WORK TO COMPLETE:
Please print the records below word for word.

Stored items:
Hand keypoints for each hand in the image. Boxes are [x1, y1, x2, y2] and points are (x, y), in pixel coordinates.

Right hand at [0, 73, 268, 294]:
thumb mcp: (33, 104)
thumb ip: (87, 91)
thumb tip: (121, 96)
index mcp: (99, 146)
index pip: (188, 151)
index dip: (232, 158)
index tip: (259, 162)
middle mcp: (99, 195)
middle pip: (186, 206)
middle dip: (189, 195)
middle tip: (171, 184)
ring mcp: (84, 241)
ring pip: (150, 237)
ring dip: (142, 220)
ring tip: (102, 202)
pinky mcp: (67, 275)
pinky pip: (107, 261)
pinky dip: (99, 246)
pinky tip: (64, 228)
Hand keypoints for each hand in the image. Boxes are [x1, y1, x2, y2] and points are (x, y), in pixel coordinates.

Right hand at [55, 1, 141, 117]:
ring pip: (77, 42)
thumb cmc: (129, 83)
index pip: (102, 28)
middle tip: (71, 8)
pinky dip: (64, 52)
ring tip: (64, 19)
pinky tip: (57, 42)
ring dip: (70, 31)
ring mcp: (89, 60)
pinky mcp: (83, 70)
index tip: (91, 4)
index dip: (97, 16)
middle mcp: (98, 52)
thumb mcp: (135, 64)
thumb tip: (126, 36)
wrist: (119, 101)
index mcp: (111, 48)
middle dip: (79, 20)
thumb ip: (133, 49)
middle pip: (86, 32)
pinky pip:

REPLY TO THE TASK:
Hand keypoints for each hand in the image. Boxes are [x1, y1, x2, y2] and points are (x, y), in pixel coordinates.

Right hand at [0, 73, 268, 294]:
thumb mcp: (33, 104)
thumb ip: (87, 91)
thumb tip: (121, 96)
index mcp: (99, 146)
index pip: (188, 151)
index dip: (232, 158)
index tip: (259, 162)
middle mcp: (99, 195)
middle pip: (186, 206)
middle dip: (189, 195)
middle tip: (171, 184)
ring mcp: (84, 241)
ring pip: (150, 237)
ring dip: (142, 220)
ring tip: (102, 202)
pinky mcp: (67, 275)
pinky pip: (107, 261)
pinky dip: (99, 246)
pinky tip: (64, 228)
Hand keypoints for each hand in the image. Boxes are [x1, y1, x2, y2] and points are (x, y), in pixel coordinates.

Right hand at [55, 1, 141, 117]:
ring pip: (77, 42)
thumb cmc: (129, 83)
index pip: (102, 28)
middle tip: (71, 8)
pinky dip: (64, 52)
ring tip: (64, 19)
pinky tip: (57, 42)
ring dip: (70, 31)
ring mcp: (89, 60)
pinky mcp: (83, 70)
index tip: (91, 4)
index dip: (97, 16)
middle mcp: (98, 52)
thumb mcp: (135, 64)
thumb tip: (126, 36)
wrist: (119, 101)
index mcp: (111, 48)
middle dip: (79, 20)
thumb ip: (133, 49)
middle pip: (86, 32)
pinky pip:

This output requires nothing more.